- WORK ITEM: Copy out the whole listing exactly as written, leaving the pictures behind.

- STORED DATA:
+===+
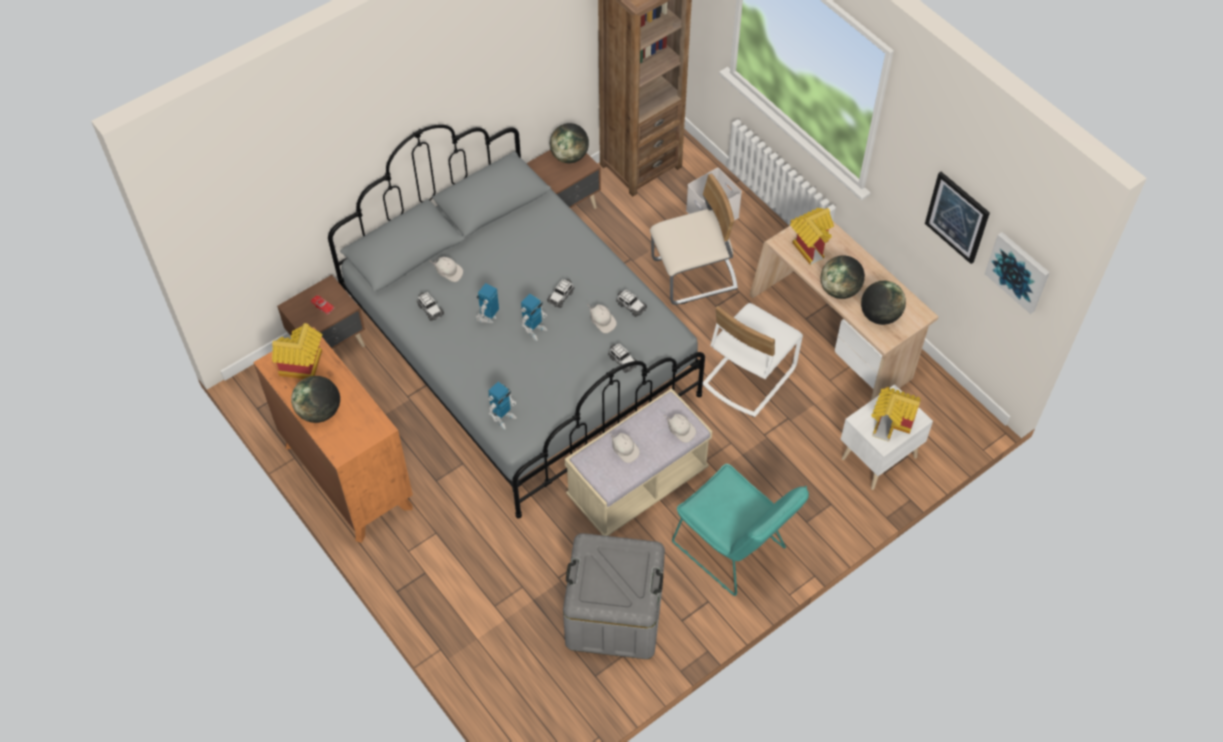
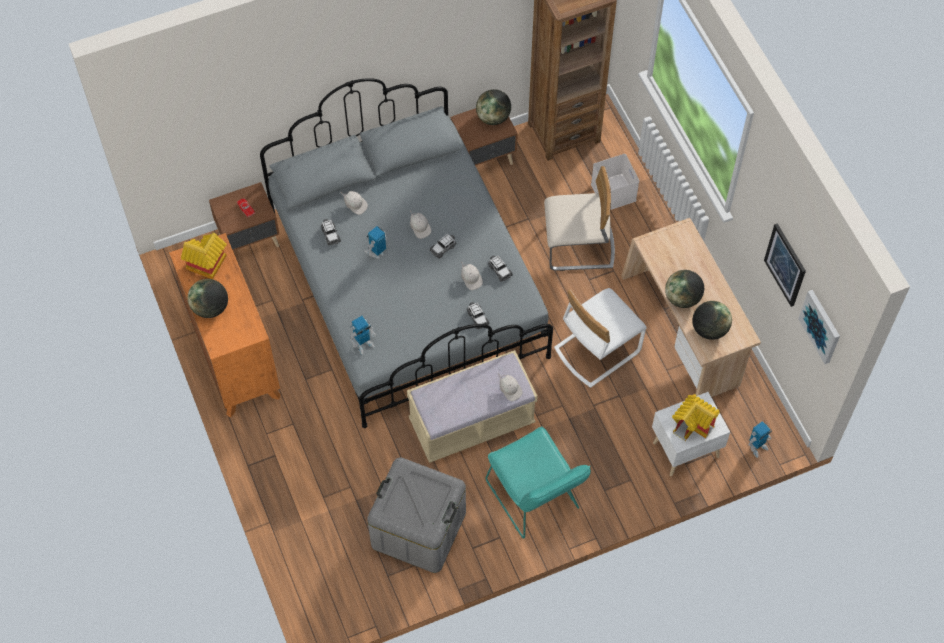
camera: 15 degrees right, 5 degrees up
toy robot [521,294,548,341] -> toy robot moved to [748,421,772,458]
white cap [609,432,640,463] -> white cap moved to [410,210,431,239]
toy house [790,208,834,265] -> none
+===+
- RESPONSE BELOW:
camera: 15 degrees right, 5 degrees up
toy robot [521,294,548,341] -> toy robot moved to [748,421,772,458]
white cap [609,432,640,463] -> white cap moved to [410,210,431,239]
toy house [790,208,834,265] -> none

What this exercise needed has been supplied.